_DIRECTIONS_
Output the data word for word. Begin at its first line and end at the line with "I’m a software".

——

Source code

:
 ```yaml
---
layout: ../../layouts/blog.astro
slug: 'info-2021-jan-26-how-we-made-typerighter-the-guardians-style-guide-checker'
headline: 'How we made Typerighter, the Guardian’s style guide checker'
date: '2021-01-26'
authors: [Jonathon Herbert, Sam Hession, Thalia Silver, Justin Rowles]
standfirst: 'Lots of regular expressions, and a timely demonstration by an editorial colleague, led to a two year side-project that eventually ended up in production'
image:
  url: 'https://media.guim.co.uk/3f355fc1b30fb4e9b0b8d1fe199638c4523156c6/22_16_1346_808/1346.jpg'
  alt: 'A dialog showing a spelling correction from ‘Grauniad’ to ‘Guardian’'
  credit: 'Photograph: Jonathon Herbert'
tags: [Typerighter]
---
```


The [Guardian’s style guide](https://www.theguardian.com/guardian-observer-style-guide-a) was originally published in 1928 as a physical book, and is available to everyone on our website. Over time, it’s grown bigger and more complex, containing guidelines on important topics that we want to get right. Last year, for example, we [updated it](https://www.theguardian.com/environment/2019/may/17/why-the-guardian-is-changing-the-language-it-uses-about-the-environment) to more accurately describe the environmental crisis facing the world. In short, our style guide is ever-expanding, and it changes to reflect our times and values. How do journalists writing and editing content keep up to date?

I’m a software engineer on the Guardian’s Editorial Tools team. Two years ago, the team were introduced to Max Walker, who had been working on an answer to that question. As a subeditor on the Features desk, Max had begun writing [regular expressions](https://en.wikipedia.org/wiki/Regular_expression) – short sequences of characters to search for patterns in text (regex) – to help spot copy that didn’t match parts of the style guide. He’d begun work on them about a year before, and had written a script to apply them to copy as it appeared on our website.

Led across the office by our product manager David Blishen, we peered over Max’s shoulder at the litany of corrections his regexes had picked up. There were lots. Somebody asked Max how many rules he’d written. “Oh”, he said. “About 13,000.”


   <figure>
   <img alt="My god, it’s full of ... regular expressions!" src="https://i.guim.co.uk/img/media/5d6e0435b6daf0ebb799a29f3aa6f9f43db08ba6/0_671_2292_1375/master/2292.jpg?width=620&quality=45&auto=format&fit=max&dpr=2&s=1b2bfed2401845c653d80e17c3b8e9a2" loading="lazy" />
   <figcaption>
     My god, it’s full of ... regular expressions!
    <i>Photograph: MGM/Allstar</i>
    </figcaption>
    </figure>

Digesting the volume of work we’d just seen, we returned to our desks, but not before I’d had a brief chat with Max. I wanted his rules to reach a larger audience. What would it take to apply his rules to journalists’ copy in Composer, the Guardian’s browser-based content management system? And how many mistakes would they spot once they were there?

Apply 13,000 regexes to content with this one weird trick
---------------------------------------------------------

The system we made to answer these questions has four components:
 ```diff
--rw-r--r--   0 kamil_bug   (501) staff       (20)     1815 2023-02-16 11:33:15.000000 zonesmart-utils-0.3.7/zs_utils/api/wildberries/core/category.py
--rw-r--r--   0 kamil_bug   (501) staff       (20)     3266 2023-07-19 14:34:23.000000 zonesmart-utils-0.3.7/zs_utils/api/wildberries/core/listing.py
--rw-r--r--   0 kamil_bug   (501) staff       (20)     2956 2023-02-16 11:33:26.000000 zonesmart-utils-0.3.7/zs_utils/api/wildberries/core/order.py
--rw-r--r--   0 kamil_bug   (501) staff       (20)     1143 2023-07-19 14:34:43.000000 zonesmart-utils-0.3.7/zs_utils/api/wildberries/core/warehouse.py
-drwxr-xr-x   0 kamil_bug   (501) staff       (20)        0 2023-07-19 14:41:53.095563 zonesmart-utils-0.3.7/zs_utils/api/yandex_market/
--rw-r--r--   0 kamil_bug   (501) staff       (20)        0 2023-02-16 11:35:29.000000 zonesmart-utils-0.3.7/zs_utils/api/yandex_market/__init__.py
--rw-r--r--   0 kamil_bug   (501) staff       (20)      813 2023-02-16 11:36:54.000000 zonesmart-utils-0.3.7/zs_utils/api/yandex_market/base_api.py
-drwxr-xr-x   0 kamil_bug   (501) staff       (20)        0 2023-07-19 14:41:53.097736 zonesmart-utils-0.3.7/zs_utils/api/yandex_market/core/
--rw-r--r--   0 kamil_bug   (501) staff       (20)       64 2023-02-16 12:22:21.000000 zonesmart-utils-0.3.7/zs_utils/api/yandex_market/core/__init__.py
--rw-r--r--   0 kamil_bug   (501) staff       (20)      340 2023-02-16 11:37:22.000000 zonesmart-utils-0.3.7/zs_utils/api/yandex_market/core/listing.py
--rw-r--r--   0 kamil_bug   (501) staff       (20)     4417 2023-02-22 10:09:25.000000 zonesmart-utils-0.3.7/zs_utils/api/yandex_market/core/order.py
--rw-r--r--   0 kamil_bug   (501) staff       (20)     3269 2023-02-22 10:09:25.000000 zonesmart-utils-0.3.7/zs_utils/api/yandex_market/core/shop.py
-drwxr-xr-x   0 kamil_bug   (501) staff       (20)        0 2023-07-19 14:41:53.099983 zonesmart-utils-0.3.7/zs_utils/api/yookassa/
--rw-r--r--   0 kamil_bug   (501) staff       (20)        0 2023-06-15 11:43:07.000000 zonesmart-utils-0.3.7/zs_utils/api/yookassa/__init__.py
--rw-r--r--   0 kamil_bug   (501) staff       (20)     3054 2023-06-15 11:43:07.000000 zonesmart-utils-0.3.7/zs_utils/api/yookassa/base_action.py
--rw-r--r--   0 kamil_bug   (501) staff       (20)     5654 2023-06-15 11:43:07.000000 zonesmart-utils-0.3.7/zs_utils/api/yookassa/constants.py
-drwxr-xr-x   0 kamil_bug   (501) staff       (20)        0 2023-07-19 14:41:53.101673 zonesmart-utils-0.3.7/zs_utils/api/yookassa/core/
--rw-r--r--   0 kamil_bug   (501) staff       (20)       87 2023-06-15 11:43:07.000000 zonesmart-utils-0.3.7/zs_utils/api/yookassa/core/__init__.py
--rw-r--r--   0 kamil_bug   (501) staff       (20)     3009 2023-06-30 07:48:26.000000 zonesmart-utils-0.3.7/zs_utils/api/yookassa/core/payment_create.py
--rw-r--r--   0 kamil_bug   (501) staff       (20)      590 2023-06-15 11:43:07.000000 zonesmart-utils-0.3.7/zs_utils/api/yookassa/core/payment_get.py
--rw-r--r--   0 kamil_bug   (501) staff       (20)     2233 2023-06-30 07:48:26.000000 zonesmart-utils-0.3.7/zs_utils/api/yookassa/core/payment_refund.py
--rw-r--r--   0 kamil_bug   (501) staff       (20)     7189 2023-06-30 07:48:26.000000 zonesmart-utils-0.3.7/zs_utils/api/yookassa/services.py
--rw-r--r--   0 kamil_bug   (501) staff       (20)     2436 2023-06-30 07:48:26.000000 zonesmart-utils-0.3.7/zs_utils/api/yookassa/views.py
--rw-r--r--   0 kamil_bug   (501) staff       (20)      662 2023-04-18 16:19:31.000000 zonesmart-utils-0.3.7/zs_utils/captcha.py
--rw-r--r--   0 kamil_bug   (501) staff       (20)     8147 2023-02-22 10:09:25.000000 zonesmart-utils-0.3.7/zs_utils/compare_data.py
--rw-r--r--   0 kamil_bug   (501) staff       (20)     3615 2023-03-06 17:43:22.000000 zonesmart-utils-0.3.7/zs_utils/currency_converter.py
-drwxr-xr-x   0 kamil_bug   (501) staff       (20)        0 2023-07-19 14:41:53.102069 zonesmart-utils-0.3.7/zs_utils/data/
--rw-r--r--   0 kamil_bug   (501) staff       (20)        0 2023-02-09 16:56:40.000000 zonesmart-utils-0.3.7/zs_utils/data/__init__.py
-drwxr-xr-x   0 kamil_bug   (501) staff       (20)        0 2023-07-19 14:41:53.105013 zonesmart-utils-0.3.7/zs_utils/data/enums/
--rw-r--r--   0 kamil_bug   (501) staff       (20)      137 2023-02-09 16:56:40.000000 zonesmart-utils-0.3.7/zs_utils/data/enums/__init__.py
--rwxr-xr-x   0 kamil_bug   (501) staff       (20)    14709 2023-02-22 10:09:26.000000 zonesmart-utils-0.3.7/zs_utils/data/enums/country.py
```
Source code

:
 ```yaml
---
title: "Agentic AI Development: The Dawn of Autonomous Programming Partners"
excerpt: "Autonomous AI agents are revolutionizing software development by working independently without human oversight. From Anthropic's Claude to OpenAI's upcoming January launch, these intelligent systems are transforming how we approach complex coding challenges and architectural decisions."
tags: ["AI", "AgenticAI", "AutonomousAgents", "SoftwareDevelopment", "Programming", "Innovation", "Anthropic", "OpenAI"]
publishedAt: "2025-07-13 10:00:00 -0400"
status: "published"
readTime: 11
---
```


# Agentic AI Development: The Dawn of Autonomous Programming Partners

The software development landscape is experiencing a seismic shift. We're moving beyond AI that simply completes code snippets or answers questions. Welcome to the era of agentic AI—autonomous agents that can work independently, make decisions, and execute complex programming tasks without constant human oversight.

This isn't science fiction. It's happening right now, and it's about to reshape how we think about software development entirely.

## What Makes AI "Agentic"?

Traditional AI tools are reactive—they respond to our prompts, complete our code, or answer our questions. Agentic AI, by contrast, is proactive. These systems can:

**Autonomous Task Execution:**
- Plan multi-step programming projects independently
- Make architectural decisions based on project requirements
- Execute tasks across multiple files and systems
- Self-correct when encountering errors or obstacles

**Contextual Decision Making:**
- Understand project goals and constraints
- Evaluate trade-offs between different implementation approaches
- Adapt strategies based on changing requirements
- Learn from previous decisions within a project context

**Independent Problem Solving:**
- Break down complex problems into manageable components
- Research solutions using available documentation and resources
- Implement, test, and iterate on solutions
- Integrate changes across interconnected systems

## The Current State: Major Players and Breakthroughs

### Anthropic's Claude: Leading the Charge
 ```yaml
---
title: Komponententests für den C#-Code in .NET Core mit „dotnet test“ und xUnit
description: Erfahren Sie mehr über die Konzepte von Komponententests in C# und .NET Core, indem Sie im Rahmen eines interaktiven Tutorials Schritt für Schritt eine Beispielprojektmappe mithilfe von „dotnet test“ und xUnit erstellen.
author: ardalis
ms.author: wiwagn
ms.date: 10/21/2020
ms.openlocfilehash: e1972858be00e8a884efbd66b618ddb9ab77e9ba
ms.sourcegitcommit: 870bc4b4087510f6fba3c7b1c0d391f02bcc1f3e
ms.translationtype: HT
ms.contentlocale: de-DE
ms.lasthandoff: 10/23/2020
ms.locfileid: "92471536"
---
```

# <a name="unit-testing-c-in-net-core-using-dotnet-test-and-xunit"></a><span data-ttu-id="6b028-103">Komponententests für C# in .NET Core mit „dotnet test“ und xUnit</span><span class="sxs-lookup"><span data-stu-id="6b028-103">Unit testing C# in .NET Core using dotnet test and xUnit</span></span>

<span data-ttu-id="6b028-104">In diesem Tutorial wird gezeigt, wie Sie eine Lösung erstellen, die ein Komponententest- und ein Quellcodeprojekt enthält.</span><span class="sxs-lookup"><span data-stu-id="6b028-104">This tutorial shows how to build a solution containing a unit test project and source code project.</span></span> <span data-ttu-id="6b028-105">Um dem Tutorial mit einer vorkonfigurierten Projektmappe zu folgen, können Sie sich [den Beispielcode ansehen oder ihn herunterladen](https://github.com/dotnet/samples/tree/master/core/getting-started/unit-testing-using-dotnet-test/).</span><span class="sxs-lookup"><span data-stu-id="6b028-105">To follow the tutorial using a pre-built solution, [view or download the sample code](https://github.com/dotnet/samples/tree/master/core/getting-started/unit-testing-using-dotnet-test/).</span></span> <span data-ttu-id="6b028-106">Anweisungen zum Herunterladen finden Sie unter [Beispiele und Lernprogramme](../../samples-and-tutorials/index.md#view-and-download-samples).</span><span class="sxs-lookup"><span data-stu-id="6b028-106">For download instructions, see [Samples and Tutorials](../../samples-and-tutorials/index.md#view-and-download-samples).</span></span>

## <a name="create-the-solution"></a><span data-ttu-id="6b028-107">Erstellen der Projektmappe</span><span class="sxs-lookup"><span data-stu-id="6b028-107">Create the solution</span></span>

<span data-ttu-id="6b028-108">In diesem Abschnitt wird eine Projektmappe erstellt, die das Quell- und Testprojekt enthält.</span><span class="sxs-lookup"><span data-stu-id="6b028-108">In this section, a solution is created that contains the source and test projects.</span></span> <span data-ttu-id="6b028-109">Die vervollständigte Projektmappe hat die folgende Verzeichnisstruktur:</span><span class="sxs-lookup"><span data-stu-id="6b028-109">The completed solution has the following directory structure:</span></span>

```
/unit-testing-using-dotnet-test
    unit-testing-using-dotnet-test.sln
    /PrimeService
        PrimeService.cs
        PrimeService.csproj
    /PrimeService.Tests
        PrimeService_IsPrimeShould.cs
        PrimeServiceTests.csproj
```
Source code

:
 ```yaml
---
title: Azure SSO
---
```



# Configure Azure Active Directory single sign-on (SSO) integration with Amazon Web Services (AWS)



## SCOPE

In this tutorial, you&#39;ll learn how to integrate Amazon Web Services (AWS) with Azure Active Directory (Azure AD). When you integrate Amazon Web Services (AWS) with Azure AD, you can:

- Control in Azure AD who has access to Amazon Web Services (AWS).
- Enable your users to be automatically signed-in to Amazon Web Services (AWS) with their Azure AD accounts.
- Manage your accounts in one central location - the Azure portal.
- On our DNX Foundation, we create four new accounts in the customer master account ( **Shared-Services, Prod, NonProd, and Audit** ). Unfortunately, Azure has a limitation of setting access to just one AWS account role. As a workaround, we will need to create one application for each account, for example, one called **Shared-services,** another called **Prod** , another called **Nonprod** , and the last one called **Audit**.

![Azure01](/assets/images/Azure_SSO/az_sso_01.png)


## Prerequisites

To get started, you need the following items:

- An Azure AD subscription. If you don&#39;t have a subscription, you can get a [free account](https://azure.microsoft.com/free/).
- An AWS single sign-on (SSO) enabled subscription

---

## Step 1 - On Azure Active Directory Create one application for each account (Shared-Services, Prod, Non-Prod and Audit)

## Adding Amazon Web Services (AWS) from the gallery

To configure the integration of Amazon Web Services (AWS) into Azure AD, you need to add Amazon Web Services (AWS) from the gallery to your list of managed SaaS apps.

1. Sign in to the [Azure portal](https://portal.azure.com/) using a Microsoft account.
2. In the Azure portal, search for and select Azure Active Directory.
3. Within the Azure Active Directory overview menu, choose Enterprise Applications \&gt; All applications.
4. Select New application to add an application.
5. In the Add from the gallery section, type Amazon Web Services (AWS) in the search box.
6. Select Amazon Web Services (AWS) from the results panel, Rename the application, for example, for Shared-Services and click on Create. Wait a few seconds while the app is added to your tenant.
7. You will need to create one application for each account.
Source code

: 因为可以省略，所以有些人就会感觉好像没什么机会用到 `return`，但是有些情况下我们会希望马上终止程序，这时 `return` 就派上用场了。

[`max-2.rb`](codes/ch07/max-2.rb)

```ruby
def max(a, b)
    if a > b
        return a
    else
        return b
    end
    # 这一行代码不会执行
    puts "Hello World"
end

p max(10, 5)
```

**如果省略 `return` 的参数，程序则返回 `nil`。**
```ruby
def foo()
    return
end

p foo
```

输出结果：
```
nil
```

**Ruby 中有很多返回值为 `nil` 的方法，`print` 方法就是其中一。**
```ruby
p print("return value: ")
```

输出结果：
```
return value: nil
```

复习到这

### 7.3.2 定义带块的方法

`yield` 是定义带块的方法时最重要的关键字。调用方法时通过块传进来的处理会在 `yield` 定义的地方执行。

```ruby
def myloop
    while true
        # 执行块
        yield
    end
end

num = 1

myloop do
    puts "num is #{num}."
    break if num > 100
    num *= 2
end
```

——

_RESPONSE TO THE EXERCISE_
Source code

:
 ```yaml
---
layout: ../../layouts/blog.astro
slug: 'info-2021-jan-26-how-we-made-typerighter-the-guardians-style-guide-checker'
headline: 'How we made Typerighter, the Guardian’s style guide checker'
date: '2021-01-26'
authors: [Jonathon Herbert, Sam Hession, Thalia Silver, Justin Rowles]
standfirst: 'Lots of regular expressions, and a timely demonstration by an editorial colleague, led to a two year side-project that eventually ended up in production'
image:
  url: 'https://media.guim.co.uk/3f355fc1b30fb4e9b0b8d1fe199638c4523156c6/22_16_1346_808/1346.jpg'
  alt: 'A dialog showing a spelling correction from ‘Grauniad’ to ‘Guardian’'
  credit: 'Photograph: Jonathon Herbert'
tags: [Typerighter]
---
```


The [Guardian’s style guide](https://www.theguardian.com/guardian-observer-style-guide-a) was originally published in 1928 as a physical book, and is available to everyone on our website. Over time, it’s grown bigger and more complex, containing guidelines on important topics that we want to get right. Last year, for example, we [updated it](https://www.theguardian.com/environment/2019/may/17/why-the-guardian-is-changing-the-language-it-uses-about-the-environment) to more accurately describe the environmental crisis facing the world. In short, our style guide is ever-expanding, and it changes to reflect our times and values. How do journalists writing and editing content keep up to date?

I’m a software engineer on the Guardian’s Editorial Tools team. Two years ago, the team were introduced to Max Walker, who had been working on an answer to that question. As a subeditor on the Features desk, Max had begun writing [regular expressions](https://en.wikipedia.org/wiki/Regular_expression) – short sequences of characters to search for patterns in text (regex) – to help spot copy that didn’t match parts of the style guide. He’d begun work on them about a year before, and had written a script to apply them to copy as it appeared on our website.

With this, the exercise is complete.